Inwiefern hinsichtlich der Verfassungsmäßigkeit der in § 27a Abs 3 Satz 1 Halbsatz 2 SGB V festgelegten Altersgrenze für Frauen danach noch ein höchstrichterlicher Klärungsbedarf bestehen sollte, zeigt die Klägerin nicht auf. Sie setzt sich mit den vorgenannten Entscheidungen inhaltlich nicht auseinander und begründet auch nicht näher einen erneuten Klärungsbedarf. Sie legt weder dar, dass der Rechtsprechung des BSG in nicht geringfügigem Umfang und mit nicht von vornherein abwegigen Einwendungen widersprochen wurde (vgl zB BSG vom 19.7.2012 - B 1 KR 65/11 B - SozR 4-1500 § 160a Nr 32 - juris RdNr 5; BSG vom 22.12.2010 - B 1 KR 100/10 B - juris RdNr 7). Sie bringt auch keine neuen erheblichen Gesichtspunkte vor, die zu einer über die bisherige Erörterung hinausgehenden Betrachtung der aufgeworfenen Fragestellung führen könnten und die Möglichkeit einer anderweitigen Entscheidung nicht offensichtlich ausschließen (vgl BSG vom 3.9.2020 - B 1 KR 79/19 B - juris RdNr 6 mwN). Die pauschale - und nicht näher belegte - Behauptung, dass sich in der Gesellschaft und auch in der Medizin in den letzten Jahren ein erheblicher Wandel vollzogen habe und dass keine sachlichen Gründe ersichtlich seien, die vorliegend eine Ungleichbehandlung zwischen einer 40-jährigen und einer 35-jährigen oder 38-jährigen Person rechtfertigen könnten, genügt hierfür nicht.

Aufgabe A. Liste alle Zeilen der Datensätze auf, in denen die Zeichenfolge „kern“ vorkommt. Groß- und Kleinschreibung zählt.

Übungsmaterial.
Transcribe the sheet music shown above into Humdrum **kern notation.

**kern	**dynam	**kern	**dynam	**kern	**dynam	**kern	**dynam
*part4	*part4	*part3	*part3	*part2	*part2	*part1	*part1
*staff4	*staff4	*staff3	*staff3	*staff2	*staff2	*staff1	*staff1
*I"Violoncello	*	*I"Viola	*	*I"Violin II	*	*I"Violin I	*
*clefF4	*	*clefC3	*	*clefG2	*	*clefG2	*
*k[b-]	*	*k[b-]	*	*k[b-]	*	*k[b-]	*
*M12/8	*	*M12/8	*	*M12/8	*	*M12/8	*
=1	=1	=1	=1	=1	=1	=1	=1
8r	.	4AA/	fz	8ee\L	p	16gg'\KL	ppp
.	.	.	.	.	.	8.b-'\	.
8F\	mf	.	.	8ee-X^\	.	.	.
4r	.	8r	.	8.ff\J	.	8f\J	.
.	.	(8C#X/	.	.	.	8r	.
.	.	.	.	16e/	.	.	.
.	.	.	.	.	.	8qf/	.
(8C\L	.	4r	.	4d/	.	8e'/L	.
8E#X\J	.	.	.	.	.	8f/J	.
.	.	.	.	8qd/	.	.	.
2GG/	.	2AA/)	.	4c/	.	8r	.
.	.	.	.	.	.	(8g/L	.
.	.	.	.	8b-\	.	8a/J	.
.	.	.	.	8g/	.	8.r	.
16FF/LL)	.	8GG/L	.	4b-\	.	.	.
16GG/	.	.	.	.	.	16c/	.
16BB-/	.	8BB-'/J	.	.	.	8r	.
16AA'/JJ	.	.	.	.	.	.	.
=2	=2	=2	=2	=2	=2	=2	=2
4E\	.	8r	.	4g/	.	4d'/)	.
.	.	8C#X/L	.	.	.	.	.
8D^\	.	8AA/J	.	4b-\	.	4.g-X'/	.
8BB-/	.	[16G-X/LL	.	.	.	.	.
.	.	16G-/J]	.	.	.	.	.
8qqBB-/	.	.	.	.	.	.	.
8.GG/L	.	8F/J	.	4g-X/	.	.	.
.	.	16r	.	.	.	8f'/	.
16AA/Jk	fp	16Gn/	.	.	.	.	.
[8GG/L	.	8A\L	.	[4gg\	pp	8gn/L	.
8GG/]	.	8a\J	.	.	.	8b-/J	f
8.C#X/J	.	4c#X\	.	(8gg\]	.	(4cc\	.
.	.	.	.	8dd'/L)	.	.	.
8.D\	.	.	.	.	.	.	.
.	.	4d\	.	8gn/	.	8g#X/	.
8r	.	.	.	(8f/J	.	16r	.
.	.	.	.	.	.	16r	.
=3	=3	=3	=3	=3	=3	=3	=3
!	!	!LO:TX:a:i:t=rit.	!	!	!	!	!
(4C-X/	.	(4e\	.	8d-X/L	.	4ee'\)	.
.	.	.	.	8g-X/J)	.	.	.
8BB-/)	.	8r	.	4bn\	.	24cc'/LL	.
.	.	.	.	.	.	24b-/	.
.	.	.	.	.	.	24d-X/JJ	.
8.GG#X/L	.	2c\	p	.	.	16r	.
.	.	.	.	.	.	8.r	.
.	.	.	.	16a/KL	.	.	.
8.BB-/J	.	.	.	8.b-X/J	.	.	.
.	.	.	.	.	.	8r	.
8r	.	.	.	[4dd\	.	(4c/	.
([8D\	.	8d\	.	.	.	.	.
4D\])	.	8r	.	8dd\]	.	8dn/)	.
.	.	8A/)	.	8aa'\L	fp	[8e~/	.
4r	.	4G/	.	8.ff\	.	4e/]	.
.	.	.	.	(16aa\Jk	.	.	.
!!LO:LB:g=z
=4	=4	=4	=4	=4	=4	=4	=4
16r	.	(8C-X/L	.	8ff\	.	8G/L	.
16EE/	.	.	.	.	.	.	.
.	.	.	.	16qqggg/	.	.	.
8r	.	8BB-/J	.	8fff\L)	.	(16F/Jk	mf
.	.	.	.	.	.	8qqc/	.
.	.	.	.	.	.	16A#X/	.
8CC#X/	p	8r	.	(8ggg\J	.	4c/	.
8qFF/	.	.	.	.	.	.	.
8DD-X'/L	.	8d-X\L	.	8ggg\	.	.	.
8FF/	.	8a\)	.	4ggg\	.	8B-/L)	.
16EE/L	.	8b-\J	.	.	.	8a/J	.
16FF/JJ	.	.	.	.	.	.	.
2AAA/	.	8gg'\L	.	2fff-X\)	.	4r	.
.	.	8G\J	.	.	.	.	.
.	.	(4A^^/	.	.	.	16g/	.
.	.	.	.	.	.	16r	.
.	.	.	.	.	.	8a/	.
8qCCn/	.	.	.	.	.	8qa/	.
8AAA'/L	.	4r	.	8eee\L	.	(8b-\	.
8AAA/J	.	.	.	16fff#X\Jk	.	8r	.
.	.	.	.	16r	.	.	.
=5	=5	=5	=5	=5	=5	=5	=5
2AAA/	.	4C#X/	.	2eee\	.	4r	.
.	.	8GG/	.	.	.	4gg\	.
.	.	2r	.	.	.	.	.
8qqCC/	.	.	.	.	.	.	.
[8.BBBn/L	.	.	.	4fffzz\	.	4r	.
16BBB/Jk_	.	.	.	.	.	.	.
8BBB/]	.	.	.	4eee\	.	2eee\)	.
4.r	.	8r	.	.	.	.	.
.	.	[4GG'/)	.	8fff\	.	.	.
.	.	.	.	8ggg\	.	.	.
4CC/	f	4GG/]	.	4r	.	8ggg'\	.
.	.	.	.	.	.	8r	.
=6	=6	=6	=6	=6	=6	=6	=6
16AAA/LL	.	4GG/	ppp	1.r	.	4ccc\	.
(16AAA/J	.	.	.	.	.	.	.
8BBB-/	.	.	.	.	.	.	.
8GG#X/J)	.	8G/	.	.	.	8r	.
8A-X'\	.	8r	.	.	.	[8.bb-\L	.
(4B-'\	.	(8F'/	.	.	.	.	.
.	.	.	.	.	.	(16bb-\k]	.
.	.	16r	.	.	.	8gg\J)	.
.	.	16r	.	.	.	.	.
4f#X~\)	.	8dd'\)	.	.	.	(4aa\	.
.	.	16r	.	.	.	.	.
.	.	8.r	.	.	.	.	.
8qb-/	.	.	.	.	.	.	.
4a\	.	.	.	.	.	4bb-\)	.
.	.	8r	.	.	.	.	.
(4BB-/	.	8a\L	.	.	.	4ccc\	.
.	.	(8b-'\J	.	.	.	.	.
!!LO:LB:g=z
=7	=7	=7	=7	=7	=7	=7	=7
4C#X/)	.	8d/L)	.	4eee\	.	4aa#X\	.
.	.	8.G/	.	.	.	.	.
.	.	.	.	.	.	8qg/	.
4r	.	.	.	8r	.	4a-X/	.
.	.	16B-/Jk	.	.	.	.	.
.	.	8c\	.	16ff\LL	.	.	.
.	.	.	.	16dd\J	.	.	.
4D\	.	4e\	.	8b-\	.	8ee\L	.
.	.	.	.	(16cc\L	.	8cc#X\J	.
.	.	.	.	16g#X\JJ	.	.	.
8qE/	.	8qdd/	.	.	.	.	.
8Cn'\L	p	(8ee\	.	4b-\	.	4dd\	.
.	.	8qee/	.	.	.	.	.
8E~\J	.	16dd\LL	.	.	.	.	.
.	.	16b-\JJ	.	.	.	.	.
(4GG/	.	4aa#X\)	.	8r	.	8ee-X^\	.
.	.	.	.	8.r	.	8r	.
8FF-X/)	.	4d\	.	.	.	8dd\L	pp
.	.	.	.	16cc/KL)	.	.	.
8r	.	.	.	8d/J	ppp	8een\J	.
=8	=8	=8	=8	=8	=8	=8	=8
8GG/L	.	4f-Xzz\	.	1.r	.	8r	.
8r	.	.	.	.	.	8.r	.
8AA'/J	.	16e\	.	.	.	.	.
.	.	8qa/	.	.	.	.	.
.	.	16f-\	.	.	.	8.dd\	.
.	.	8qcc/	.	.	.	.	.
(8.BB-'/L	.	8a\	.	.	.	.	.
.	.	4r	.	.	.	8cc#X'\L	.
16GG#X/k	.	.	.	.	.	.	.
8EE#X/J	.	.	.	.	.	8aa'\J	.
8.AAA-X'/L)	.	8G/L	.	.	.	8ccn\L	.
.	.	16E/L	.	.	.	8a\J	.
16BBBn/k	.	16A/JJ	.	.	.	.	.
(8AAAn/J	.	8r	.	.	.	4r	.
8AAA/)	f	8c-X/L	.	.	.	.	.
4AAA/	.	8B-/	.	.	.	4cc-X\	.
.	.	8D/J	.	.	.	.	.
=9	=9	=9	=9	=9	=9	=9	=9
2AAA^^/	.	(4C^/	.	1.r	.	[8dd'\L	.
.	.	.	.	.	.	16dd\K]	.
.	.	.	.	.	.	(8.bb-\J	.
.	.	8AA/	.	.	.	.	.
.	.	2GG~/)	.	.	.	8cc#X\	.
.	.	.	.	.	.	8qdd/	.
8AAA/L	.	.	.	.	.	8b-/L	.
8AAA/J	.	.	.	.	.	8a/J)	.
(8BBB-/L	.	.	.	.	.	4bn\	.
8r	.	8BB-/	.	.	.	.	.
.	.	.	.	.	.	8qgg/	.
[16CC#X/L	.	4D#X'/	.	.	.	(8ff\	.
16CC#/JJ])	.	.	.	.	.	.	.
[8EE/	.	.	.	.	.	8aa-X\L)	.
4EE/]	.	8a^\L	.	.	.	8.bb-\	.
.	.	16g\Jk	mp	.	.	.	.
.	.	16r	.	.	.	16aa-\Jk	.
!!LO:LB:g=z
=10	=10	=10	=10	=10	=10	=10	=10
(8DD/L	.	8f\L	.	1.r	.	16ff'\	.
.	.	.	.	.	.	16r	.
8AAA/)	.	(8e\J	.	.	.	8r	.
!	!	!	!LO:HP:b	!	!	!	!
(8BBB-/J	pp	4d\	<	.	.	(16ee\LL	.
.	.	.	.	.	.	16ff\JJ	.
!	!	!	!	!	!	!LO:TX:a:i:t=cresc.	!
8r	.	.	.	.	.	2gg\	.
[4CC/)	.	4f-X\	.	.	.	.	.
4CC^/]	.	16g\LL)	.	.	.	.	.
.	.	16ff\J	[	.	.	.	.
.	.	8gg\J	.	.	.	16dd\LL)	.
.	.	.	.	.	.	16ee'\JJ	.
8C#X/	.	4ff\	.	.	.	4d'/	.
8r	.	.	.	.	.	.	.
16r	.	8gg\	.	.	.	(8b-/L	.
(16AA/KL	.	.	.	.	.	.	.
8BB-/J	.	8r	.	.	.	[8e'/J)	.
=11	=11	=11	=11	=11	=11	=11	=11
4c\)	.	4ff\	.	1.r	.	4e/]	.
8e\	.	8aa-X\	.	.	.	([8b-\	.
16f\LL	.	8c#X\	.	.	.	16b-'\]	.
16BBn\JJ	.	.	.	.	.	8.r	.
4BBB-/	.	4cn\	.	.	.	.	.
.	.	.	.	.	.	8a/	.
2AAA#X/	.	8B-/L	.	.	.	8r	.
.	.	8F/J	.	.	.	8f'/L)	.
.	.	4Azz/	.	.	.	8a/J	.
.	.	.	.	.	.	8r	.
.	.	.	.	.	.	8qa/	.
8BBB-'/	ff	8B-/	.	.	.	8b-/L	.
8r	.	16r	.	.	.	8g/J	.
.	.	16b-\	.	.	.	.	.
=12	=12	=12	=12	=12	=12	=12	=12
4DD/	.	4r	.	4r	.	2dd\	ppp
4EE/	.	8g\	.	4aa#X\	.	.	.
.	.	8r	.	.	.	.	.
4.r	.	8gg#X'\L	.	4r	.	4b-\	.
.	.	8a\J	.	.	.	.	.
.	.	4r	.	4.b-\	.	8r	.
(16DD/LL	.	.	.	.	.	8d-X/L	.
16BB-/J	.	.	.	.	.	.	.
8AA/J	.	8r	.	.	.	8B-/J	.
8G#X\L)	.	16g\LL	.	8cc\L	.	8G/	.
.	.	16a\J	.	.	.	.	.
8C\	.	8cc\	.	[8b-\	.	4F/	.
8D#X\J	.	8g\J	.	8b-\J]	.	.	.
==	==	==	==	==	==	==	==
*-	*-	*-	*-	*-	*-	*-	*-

Aufgabe B. Nimm den Text zur Altersgrenze für Frauen in § 27a SGB V dort auf, wo er endet, und schreib ihn weiter.

Erwartete Ausgabe A.
Transcribe the sheet music shown above into Humdrum **kern notation.
**kern	**dynam	**kern	**dynam	**kern	**dynam	**kern	**dynam

Erwartete Ausgabe B.
b) Klärungsfähig ist eine Rechtsfrage nur dann, wenn das BSG im angestrebten Revisionsverfahren überhaupt hierüber entscheiden müsste, die Frage also entscheidungserheblich ist (vgl BSG vom 13.1.2017 - B 12 R 23/16 B - juris RdNr 20; vgl zur verfassungsrechtlichen Unbedenklichkeit dieses Maßstabs BVerfG vom 18.12.1991 - 1 BvR 1411/91 - SozR 3-1500 § 160a Nr 7 S 14 = juris RdNr 8). Wie das Vorliegen grundsätzlicher Bedeutung insgesamt, ist dies auf der Tatsachengrundlage der Vorinstanz zu beurteilen. Auch Darlegungen zur Klärungsfähigkeit müssen sich also auf die Tatsachen beziehen, die das LSG in der angegriffenen Entscheidung mit Bindungswirkung für das BSG (§ 163 SGG) festgestellt hat (vgl BSG vom 12.8.2020 - B 1 KR 46/19 B - juris RdNr 10 mwN). Auch hieran fehlt es.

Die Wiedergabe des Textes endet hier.